START DOCUMENT SEGMENT

Sri Lankan President Ranil Wickremesinghe will visit China in the upcoming week as the crisis-hit country makes progress on debt restructuring talks with its biggest lender.

Wickremesinghe took office in July last year, after a popular uprising, brought on by an economic meltdown, had forced his predecessor out of power. His Oct. 15-19 visit to Beijing will be his first to China since then.

Sri Lankan President Ranil Wickremesinghe, who is also finance minister, has been leading Sri Lanka’s push to manage its heavy debt and keep funds flowing from a $2.9 billion International Monetary Fund (IMF) programme. He will visit China to continue debt talks.

Wickremesinghe, who is also finance minister, has been leading Sri Lanka’s push to manage its heavy debt and keep funds flowing from a $2.9 billion International Monetary Fund (IMF) programme.

He will attend a Belt and Road Forum in Beijing that would mark the 10th anniversary of the initiative championed by China’s President Xi Jinping to develop global infrastructure and energy networks.

Wickremesinghe is expected to meet Xi on the sidelines of the forum, said the source who declined to be named as he was not authorised to speak with the media. The Sri Lankan leader intends to meet China’s finance and foreign ministers too.

END DOCUMENT SEGMENT

◆ EXERCISE REQUIREMENTS:
Write what comes next in the news report on Wickremesinghe's planned visit to China, picking up after its final sentence. The rows that follow are not needed.

START PROVIDED MATERIAL

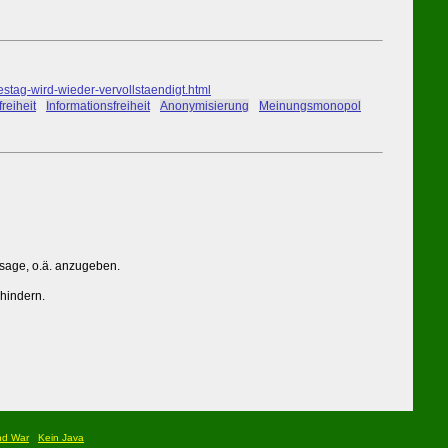
ag-wird-wieder-vervollstaendigt.html
freiheit
#
Informationsfreiheit
#
Anonymisierung
#
Meinungsmonopol
ssage, o.ä. anzugeben.
rhindern.
nd War
Kein Java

END PROVIDED MATERIAL

◆ WRITTEN RESPONSE:
Sri Lanka owes Chinese lenders – bilateral and commercial – around $7 billion. It reached an agreement with the Export-Import Bank of China on Thursday covering about $4.2 billion of outstanding debt but is still working with other key bilateral creditors including Japan and India on reaching a debt restructuring plan.

Sri Lanka defaulted on its foreign debt in May last year after its dollar reserves fell to a point where the island nation of 22 million people could no longer pay for essential imports like fuel and medicine.

Sri Lanka needs to reach agreements with creditors to push forward its first review of the IMF programme, which will release a second tranche of about $334 million. The first tranche was released in March.

The country has been a key receiver of loans under China’s Belt and Road infrastructure drive, helping it to build highways, a port, an airport and a coal power plant.